Would you repeat the entries below word for word and omit the pictures?
===== MATERIAL SHOWN
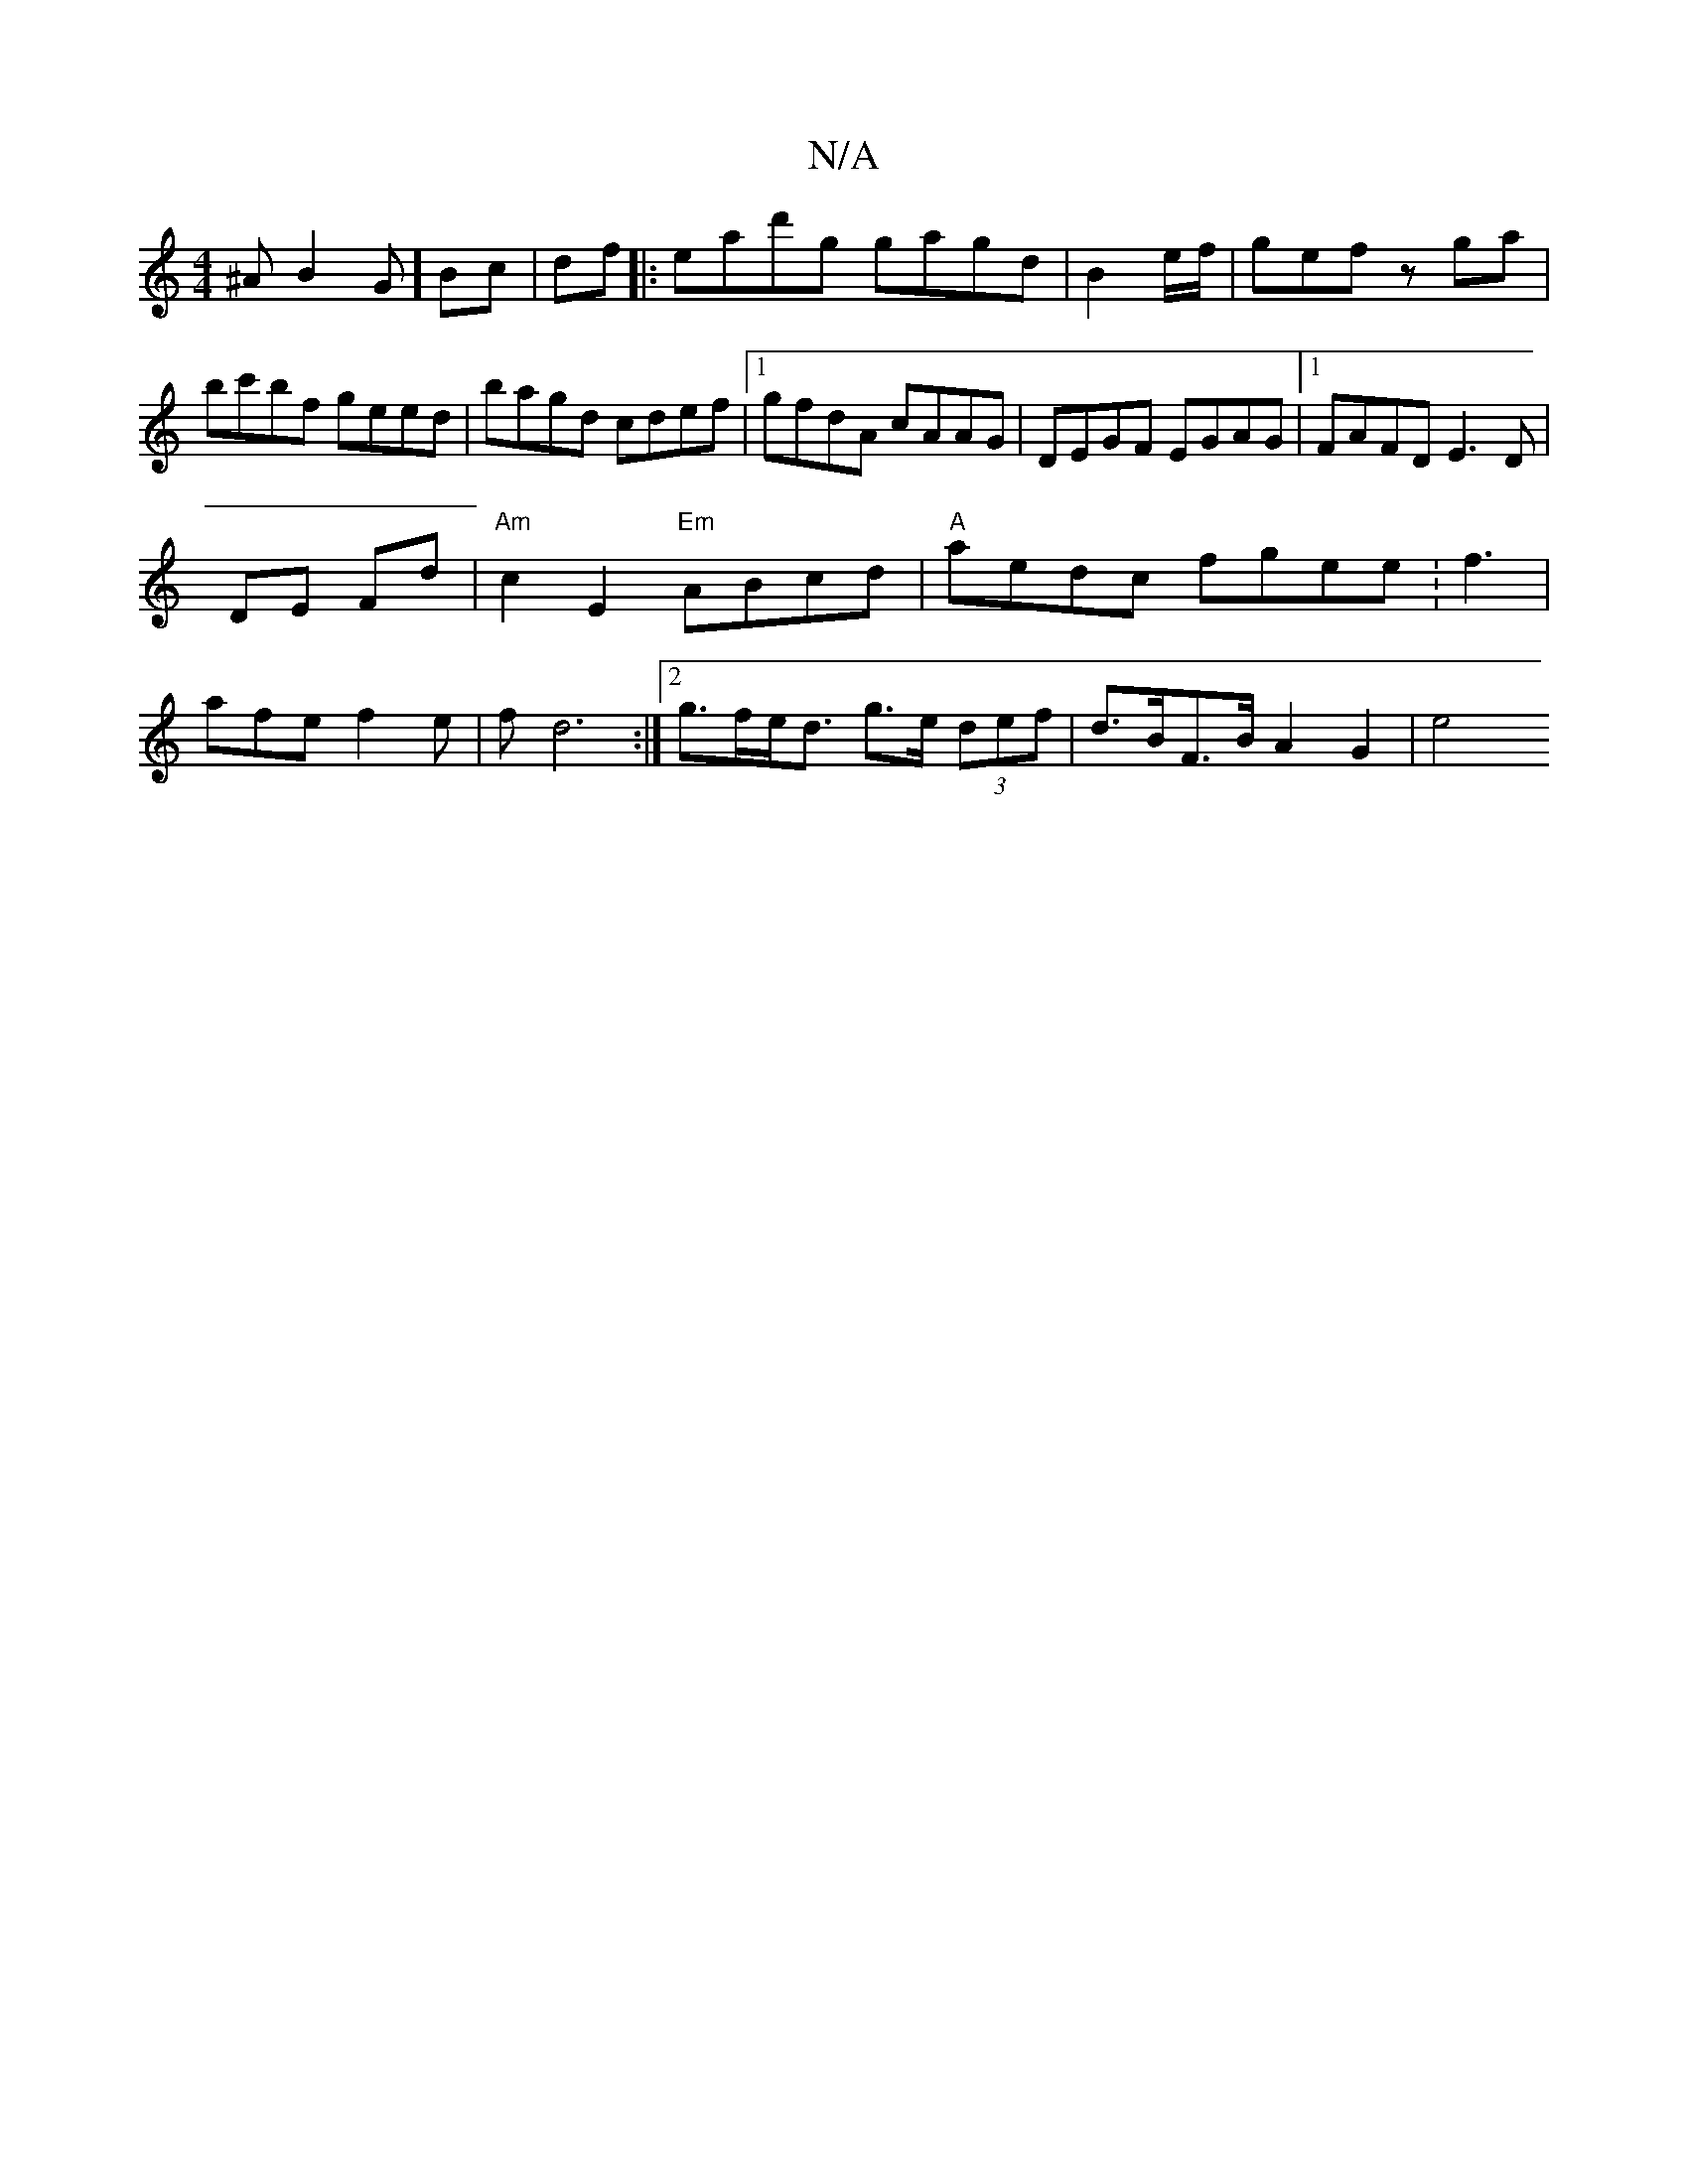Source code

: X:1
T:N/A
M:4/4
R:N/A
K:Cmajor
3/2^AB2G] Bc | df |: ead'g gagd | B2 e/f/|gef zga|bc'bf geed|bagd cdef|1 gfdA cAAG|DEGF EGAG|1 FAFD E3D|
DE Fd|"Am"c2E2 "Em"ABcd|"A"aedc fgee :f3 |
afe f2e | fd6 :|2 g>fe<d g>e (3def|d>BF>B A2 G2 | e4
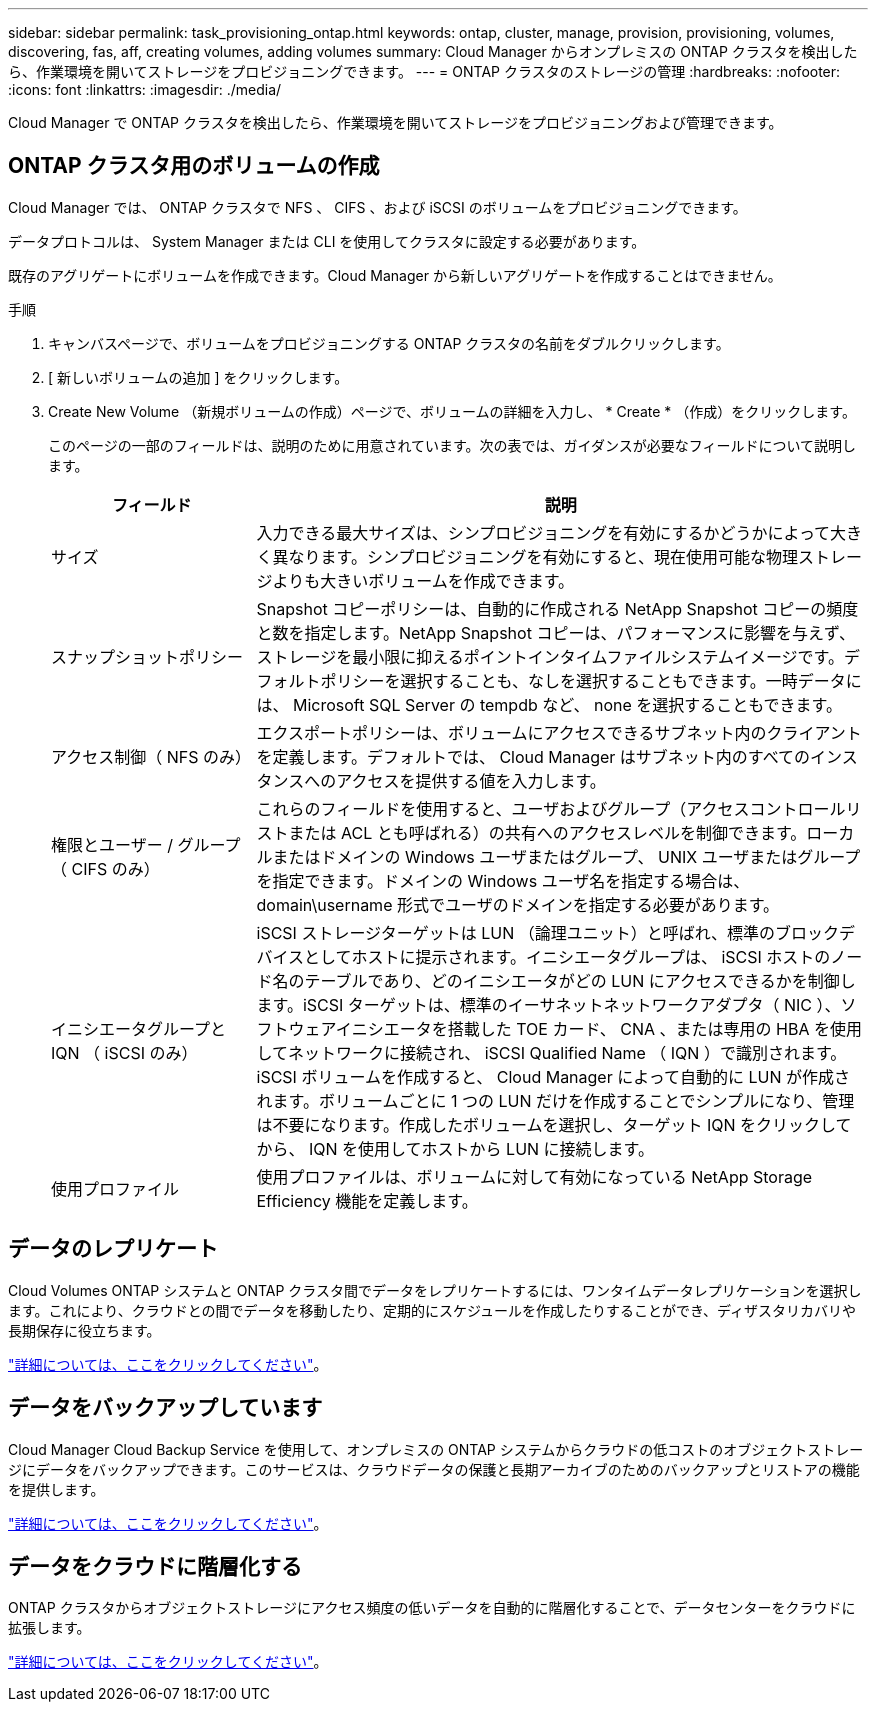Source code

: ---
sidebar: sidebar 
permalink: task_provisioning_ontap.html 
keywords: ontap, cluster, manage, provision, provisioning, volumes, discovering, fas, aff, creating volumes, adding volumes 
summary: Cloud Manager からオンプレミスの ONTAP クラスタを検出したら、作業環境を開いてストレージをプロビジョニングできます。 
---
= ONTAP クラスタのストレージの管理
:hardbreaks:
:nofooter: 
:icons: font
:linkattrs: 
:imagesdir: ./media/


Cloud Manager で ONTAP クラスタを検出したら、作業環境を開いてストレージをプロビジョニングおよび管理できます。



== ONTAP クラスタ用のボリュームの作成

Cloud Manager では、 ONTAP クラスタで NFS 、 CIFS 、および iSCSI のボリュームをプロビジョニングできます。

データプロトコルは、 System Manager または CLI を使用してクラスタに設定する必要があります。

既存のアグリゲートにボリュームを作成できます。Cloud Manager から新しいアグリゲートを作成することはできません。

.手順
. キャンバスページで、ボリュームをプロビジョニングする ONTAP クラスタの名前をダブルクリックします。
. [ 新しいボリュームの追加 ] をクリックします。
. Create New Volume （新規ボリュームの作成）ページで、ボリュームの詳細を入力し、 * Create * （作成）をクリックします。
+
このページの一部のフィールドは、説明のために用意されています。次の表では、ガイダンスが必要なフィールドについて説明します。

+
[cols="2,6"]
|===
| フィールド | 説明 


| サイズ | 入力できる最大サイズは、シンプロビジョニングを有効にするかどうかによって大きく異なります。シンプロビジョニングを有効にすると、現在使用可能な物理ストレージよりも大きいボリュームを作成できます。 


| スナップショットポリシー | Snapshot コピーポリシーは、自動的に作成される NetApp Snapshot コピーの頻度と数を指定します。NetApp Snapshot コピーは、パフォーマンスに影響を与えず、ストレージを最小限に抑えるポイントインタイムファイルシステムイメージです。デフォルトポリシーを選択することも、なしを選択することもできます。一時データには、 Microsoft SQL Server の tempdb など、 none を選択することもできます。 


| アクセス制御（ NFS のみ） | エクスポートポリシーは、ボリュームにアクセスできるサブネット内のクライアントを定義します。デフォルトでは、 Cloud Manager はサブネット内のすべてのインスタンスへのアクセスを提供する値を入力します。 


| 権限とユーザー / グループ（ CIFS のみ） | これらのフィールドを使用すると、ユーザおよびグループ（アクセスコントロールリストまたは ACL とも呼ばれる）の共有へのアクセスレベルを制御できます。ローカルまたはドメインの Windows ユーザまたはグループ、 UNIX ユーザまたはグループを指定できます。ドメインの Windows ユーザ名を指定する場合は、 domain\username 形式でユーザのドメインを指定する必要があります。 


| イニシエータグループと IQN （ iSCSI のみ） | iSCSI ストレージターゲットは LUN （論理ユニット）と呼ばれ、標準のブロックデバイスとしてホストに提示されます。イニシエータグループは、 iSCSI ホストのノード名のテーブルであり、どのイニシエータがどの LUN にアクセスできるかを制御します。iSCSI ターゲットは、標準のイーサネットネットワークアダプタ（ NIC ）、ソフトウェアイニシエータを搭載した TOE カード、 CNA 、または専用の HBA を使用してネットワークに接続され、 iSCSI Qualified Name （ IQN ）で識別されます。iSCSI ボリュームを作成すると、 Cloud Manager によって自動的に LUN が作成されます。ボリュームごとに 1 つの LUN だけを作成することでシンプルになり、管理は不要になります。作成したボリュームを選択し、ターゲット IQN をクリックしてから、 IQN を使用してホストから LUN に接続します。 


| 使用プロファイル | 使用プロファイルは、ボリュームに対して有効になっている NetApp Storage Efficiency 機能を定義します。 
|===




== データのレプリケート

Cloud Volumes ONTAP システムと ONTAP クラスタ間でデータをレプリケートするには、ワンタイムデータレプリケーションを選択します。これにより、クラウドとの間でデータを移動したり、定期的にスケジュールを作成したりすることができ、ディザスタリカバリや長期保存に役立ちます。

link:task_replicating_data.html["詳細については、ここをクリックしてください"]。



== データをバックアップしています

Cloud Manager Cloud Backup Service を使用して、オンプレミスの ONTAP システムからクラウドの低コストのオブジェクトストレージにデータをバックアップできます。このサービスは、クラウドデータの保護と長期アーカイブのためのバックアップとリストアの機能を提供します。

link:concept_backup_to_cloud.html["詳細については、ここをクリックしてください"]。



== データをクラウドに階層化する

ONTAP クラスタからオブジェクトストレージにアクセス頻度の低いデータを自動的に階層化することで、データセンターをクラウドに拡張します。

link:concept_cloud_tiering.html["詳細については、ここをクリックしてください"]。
==========
◆ FINAL ANSWER
Source code

: X:1
T:N/A
M:4/4
R:N/A
K:Cmajor
3/2^AB2G] Bc | df |: ead'g gagd | B2 e/f/|gef zga|bc'bf geed|bagd cdef|1 gfdA cAAG|DEGF EGAG|1 FAFD E3D|
DE Fd|"Am"c2E2 "Em"ABcd|"A"aedc fgee :f3 |
afe f2e | fd6 :|2 g>fe<d g>e (3def|d>BF>B A2 G2 | e4
Source code

: ---
sidebar: sidebar 
permalink: task_provisioning_ontap.html 
keywords: ontap, cluster, manage, provision, provisioning, volumes, discovering, fas, aff, creating volumes, adding volumes 
summary: Cloud Manager からオンプレミスの ONTAP クラスタを検出したら、作業環境を開いてストレージをプロビジョニングできます。 
---
= ONTAP クラスタのストレージの管理
:hardbreaks:
:nofooter: 
:icons: font
:linkattrs: 
:imagesdir: ./media/


Cloud Manager で ONTAP クラスタを検出したら、作業環境を開いてストレージをプロビジョニングおよび管理できます。



== ONTAP クラスタ用のボリュームの作成

Cloud Manager では、 ONTAP クラスタで NFS 、 CIFS 、および iSCSI のボリュームをプロビジョニングできます。

データプロトコルは、 System Manager または CLI を使用してクラスタに設定する必要があります。

既存のアグリゲートにボリュームを作成できます。Cloud Manager から新しいアグリゲートを作成することはできません。

.手順
. キャンバスページで、ボリュームをプロビジョニングする ONTAP クラスタの名前をダブルクリックします。
. [ 新しいボリュームの追加 ] をクリックします。
. Create New Volume （新規ボリュームの作成）ページで、ボリュームの詳細を入力し、 * Create * （作成）をクリックします。
+
このページの一部のフィールドは、説明のために用意されています。次の表では、ガイダンスが必要なフィールドについて説明します。

+
[cols="2,6"]
|===
| フィールド | 説明 


| サイズ | 入力できる最大サイズは、シンプロビジョニングを有効にするかどうかによって大きく異なります。シンプロビジョニングを有効にすると、現在使用可能な物理ストレージよりも大きいボリュームを作成できます。 


| スナップショットポリシー | Snapshot コピーポリシーは、自動的に作成される NetApp Snapshot コピーの頻度と数を指定します。NetApp Snapshot コピーは、パフォーマンスに影響を与えず、ストレージを最小限に抑えるポイントインタイムファイルシステムイメージです。デフォルトポリシーを選択することも、なしを選択することもできます。一時データには、 Microsoft SQL Server の tempdb など、 none を選択することもできます。 


| アクセス制御（ NFS のみ） | エクスポートポリシーは、ボリュームにアクセスできるサブネット内のクライアントを定義します。デフォルトでは、 Cloud Manager はサブネット内のすべてのインスタンスへのアクセスを提供する値を入力します。 


| 権限とユーザー / グループ（ CIFS のみ） | これらのフィールドを使用すると、ユーザおよびグループ（アクセスコントロールリストまたは ACL とも呼ばれる）の共有へのアクセスレベルを制御できます。ローカルまたはドメインの Windows ユーザまたはグループ、 UNIX ユーザまたはグループを指定できます。ドメインの Windows ユーザ名を指定する場合は、 domain\username 形式でユーザのドメインを指定する必要があります。 


| イニシエータグループと IQN （ iSCSI のみ） | iSCSI ストレージターゲットは LUN （論理ユニット）と呼ばれ、標準のブロックデバイスとしてホストに提示されます。イニシエータグループは、 iSCSI ホストのノード名のテーブルであり、どのイニシエータがどの LUN にアクセスできるかを制御します。iSCSI ターゲットは、標準のイーサネットネットワークアダプタ（ NIC ）、ソフトウェアイニシエータを搭載した TOE カード、 CNA 、または専用の HBA を使用してネットワークに接続され、 iSCSI Qualified Name （ IQN ）で識別されます。iSCSI ボリュームを作成すると、 Cloud Manager によって自動的に LUN が作成されます。ボリュームごとに 1 つの LUN だけを作成することでシンプルになり、管理は不要になります。作成したボリュームを選択し、ターゲット IQN をクリックしてから、 IQN を使用してホストから LUN に接続します。 


| 使用プロファイル | 使用プロファイルは、ボリュームに対して有効になっている NetApp Storage Efficiency 機能を定義します。 
|===




== データのレプリケート

Cloud Volumes ONTAP システムと ONTAP クラスタ間でデータをレプリケートするには、ワンタイムデータレプリケーションを選択します。これにより、クラウドとの間でデータを移動したり、定期的にスケジュールを作成したりすることができ、ディザスタリカバリや長期保存に役立ちます。

link:task_replicating_data.html["詳細については、ここをクリックしてください"]。



== データをバックアップしています

Cloud Manager Cloud Backup Service を使用して、オンプレミスの ONTAP システムからクラウドの低コストのオブジェクトストレージにデータをバックアップできます。このサービスは、クラウドデータの保護と長期アーカイブのためのバックアップとリストアの機能を提供します。

link:concept_backup_to_cloud.html["詳細については、ここをクリックしてください"]。



== データをクラウドに階層化する

ONTAP クラスタからオブジェクトストレージにアクセス頻度の低いデータを自動的に階層化することで、データセンターをクラウドに拡張します。

link:concept_cloud_tiering.html["詳細については、ここをクリックしてください"]。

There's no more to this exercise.